[Transcribed page contents]
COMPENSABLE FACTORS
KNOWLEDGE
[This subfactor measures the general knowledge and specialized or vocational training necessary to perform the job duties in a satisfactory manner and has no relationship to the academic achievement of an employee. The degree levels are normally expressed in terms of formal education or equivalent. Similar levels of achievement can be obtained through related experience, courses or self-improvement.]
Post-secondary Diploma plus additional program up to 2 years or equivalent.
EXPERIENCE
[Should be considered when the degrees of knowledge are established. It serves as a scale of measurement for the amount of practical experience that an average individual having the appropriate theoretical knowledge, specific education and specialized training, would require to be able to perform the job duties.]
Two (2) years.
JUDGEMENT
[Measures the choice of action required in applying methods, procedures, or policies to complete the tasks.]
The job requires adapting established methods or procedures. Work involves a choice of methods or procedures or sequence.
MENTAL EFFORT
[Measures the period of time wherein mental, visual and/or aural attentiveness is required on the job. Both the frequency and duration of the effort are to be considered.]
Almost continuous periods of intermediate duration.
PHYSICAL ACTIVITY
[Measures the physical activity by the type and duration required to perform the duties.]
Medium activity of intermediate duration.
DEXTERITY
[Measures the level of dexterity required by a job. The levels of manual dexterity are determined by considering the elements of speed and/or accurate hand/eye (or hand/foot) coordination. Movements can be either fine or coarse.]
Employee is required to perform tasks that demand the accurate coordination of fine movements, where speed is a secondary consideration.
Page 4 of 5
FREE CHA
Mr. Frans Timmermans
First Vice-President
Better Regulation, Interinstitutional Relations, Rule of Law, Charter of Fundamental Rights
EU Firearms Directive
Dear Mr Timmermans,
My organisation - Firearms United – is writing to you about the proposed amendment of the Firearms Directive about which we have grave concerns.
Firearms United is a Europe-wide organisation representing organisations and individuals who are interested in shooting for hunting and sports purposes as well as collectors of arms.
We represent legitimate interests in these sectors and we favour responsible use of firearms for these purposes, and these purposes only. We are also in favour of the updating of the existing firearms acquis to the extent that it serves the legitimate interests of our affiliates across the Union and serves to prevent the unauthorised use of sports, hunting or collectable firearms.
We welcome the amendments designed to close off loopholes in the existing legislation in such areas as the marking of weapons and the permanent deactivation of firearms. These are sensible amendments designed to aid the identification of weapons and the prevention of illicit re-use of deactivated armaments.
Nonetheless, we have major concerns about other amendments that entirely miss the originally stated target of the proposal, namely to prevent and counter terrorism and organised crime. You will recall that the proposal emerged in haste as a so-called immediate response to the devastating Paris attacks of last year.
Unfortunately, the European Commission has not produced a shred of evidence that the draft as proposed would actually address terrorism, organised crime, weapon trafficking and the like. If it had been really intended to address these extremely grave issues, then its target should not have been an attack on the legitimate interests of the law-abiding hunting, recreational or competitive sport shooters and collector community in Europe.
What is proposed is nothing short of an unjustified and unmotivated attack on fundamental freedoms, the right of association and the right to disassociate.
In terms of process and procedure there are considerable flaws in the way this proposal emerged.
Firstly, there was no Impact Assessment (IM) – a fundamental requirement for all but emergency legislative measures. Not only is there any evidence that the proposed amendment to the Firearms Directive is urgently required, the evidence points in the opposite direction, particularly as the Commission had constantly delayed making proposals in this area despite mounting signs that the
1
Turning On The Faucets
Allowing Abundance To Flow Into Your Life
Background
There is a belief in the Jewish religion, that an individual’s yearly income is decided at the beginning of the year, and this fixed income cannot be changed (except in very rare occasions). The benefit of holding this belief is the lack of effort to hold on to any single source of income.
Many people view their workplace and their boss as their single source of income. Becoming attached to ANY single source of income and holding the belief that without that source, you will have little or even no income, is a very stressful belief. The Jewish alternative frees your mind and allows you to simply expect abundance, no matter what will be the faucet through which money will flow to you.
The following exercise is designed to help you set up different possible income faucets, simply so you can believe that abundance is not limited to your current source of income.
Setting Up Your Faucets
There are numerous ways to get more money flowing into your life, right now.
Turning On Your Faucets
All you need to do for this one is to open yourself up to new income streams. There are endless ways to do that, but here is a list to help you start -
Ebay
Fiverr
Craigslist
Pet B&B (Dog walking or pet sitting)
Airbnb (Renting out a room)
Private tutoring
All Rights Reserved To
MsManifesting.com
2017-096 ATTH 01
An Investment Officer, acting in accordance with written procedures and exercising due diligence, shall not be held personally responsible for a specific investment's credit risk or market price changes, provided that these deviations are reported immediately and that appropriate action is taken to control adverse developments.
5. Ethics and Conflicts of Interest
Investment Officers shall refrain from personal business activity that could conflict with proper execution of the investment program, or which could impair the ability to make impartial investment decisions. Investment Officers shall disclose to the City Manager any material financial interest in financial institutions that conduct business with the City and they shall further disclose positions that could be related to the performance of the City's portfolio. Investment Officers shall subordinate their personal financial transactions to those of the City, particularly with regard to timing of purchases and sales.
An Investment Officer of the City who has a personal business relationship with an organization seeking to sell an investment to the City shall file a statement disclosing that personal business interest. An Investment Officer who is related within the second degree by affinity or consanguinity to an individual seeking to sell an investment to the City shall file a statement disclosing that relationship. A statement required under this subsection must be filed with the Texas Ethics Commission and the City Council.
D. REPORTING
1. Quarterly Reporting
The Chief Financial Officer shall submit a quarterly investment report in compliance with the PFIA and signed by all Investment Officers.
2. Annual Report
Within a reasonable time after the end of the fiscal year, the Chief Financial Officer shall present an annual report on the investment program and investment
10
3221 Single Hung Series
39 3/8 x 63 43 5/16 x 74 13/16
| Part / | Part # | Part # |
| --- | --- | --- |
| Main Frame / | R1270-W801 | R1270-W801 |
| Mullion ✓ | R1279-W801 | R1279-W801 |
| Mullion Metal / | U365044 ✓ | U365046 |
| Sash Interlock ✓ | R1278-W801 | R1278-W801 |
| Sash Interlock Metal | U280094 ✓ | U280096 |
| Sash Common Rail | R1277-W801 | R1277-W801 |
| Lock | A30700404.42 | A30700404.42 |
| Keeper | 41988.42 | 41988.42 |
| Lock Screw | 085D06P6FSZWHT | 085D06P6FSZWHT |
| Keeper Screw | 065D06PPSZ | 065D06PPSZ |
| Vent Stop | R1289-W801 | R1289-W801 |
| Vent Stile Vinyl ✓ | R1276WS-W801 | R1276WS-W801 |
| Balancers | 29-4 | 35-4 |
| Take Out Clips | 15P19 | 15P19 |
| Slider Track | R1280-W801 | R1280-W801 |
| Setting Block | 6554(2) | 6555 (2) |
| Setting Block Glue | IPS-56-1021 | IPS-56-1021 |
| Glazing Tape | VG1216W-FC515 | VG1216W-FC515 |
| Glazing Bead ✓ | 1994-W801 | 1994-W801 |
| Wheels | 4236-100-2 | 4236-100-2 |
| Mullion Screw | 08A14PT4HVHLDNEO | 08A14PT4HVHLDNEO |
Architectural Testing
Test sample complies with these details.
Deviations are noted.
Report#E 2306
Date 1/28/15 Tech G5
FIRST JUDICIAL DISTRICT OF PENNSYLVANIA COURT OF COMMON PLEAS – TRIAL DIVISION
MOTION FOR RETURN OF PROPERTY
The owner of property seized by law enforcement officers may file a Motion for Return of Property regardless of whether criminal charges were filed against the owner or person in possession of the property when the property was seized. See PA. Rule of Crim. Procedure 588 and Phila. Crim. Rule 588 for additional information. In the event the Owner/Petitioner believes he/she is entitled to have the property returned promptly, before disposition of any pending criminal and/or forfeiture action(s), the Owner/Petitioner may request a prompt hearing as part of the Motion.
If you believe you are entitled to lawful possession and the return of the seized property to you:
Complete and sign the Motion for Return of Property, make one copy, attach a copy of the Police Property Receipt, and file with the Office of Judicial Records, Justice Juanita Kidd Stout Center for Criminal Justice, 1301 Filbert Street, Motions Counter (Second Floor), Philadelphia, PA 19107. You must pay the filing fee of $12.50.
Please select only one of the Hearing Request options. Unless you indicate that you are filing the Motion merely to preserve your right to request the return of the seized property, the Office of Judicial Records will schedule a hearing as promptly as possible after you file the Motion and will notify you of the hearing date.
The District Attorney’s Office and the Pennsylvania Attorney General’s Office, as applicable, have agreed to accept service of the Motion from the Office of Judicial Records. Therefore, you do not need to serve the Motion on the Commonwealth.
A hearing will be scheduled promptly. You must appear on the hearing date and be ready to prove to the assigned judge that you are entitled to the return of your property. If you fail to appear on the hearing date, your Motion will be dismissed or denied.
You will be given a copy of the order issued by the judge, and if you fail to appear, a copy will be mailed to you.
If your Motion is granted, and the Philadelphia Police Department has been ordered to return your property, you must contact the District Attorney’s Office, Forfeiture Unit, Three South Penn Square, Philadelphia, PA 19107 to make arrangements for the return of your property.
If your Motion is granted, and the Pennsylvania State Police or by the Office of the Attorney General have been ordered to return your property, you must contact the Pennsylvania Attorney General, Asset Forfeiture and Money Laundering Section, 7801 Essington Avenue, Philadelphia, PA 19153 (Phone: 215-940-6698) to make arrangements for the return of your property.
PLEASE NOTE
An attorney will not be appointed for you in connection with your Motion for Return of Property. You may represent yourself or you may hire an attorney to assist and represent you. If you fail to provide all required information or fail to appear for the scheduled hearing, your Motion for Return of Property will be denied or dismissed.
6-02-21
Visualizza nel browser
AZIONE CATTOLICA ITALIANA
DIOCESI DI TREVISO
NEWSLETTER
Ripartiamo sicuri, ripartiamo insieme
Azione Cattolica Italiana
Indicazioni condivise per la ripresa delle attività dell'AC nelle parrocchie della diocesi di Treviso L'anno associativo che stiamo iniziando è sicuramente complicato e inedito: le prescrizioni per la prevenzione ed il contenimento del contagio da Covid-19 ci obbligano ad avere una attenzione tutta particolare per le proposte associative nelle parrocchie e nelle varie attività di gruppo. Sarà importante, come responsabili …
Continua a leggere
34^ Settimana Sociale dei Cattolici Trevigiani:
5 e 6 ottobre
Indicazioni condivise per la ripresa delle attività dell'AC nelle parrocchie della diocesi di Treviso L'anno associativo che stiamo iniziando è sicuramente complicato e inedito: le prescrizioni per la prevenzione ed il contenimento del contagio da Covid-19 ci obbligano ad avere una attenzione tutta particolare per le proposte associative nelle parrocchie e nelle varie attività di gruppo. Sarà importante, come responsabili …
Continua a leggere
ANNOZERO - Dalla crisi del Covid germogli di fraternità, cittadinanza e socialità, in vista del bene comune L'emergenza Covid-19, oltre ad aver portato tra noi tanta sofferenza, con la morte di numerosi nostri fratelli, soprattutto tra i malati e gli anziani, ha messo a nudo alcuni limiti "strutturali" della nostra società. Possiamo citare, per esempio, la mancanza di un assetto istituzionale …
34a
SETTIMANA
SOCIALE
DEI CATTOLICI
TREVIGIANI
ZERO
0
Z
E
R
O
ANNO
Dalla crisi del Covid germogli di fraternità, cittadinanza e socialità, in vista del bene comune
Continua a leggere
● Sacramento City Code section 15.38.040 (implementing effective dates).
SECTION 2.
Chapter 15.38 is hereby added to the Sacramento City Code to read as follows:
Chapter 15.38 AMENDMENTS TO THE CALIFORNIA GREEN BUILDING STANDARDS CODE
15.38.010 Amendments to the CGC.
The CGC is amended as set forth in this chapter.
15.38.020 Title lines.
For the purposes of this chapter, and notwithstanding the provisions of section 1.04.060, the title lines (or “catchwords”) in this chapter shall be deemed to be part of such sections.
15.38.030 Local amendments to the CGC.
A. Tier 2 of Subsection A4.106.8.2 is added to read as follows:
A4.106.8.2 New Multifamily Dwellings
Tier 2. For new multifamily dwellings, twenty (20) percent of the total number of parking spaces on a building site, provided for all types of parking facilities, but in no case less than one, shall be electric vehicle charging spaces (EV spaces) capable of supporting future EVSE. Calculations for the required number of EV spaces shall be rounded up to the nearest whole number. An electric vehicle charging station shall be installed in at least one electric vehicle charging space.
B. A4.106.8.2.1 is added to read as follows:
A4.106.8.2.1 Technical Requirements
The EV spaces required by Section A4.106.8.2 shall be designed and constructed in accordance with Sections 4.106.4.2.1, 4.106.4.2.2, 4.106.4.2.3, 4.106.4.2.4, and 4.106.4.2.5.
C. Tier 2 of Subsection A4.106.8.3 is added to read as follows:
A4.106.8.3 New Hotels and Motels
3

ASSIGNED TASK: Where a line in the records above contains the word "Block", include it in the count; state the total and nothing more.

EXERCISE RESPONSE: 2